Texte d'étude:
- - -

Décès lié aux drogues : quand la parole peut aussi protéger d’autres familles
Après un décès lié aux nouvelles drogues de synthèse, une question traverse de nombreuses familles : faut-il dire la cause réelle du décès, ou la taire ? Cette hésitation n’est jamais anodine. Elle touche à la protection de soi, à la peur du regard des autres et à la difficulté de nommer une réalité souvent stigmatisée.
Dire expose. Dire peut entraîner des incompréhensions, des raccourcis ou des jugements. Dans certains contextes, notamment lorsque le décès est lié au chemsex, la parole est encore plus lourde à porter. Pour beaucoup, le silence devient alors une forme de protection légitime, de soi, de la mémoire de la personne disparue et de l’équilibre familial.
Mais pour certaines familles, parler devient possible, parfois plus tard. En nommant les causes, elles cherchent aussi à donner du sens à ce qui est arrivé. Cette parole peut contribuer à une prise de conscience collective et permettre de prévenir d’autres familles, en rendant visibles des risques encore trop méconnus ou minimisés.
Cette démarche n’est jamais une obligation. Elle suppose d’être prêt, protégé, et de choisir le cadre dans lequel la parole peut être entendue sans violence. Dire n’est pas expliquer, ni se justifier. C’est parfois simplement refuser que ce qui est arrivé reste invisible.
ASSOMAX rappelle qu’il n’existe pas de bonne ou de mauvaise décision. Dire, ne pas dire, dire plus tard ou différemment relève d’un choix intime. Lorsque la parole devient possible, elle peut aussi participer à une compréhension collective et à une prévention qui protège d’autres familles.

- - -

Données fournies:
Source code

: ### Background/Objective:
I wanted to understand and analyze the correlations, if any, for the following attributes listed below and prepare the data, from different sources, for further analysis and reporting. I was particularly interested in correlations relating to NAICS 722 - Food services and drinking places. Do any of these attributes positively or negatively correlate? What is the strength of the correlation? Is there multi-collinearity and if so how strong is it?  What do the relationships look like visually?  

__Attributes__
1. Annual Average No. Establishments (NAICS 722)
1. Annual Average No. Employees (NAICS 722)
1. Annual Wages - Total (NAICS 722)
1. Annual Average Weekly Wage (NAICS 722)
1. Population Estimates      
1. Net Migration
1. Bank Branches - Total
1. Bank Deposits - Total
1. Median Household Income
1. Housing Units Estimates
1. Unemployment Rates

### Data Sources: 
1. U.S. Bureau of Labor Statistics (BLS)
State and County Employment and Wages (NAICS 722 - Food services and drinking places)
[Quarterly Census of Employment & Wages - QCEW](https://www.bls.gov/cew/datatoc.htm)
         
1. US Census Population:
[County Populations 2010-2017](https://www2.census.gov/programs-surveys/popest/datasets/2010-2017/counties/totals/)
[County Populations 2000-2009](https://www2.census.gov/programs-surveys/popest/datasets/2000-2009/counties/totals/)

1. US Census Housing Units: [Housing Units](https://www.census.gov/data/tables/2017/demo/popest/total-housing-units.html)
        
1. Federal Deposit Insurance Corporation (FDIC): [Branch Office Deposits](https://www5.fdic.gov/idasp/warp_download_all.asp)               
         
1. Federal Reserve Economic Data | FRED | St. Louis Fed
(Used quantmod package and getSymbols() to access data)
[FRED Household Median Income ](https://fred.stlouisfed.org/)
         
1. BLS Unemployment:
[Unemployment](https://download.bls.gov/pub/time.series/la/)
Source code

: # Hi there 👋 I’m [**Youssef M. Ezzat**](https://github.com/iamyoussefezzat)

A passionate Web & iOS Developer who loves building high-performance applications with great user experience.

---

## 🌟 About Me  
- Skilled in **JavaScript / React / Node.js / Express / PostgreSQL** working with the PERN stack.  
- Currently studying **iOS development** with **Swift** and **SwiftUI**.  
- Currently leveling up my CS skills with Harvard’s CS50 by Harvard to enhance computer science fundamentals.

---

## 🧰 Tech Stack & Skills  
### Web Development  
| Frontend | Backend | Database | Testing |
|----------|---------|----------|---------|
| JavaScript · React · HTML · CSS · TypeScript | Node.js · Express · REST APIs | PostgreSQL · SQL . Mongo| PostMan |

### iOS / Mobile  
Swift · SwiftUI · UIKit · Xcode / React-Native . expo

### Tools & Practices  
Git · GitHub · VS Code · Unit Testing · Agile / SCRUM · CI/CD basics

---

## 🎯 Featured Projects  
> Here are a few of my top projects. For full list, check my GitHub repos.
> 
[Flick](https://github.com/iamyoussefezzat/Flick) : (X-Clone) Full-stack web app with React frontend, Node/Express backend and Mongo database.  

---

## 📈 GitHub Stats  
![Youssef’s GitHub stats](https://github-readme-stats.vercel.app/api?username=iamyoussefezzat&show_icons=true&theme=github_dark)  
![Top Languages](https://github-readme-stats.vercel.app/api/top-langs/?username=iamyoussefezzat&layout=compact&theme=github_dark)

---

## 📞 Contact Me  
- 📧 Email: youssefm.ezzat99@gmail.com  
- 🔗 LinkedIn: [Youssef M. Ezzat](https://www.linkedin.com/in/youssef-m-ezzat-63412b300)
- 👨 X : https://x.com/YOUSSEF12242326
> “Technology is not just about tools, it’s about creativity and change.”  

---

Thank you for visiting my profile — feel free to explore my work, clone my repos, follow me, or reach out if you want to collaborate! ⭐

- - -

Énoncé:
Modifiez le passage du texte d'étude qui va de « Mais pour certaines » jusqu'à « protège d’autres familles. » inclus en remplaçant « parole » par « voix », puis recopiez-le. Appuyez-vous uniquement sur le texte d'étude pour répondre.

Corrigé:
Mais pour certaines familles, parler devient possible, parfois plus tard. En nommant les causes, elles cherchent aussi à donner du sens à ce qui est arrivé. Cette voix peut contribuer à une prise de conscience collective et permettre de prévenir d’autres familles, en rendant visibles des risques encore trop méconnus ou minimisés.
Cette démarche n’est jamais une obligation. Elle suppose d’être prêt, protégé, et de choisir le cadre dans lequel la voix peut être entendue sans violence. Dire n’est pas expliquer, ni se justifier. C’est parfois simplement refuser que ce qui est arrivé reste invisible.
ASSOMAX rappelle qu’il n’existe pas de bonne ou de mauvaise décision. Dire, ne pas dire, dire plus tard ou différemment relève d’un choix intime. Lorsque la voix devient possible, elle peut aussi participer à une compréhension collective et à une prévention qui protège d’autres familles.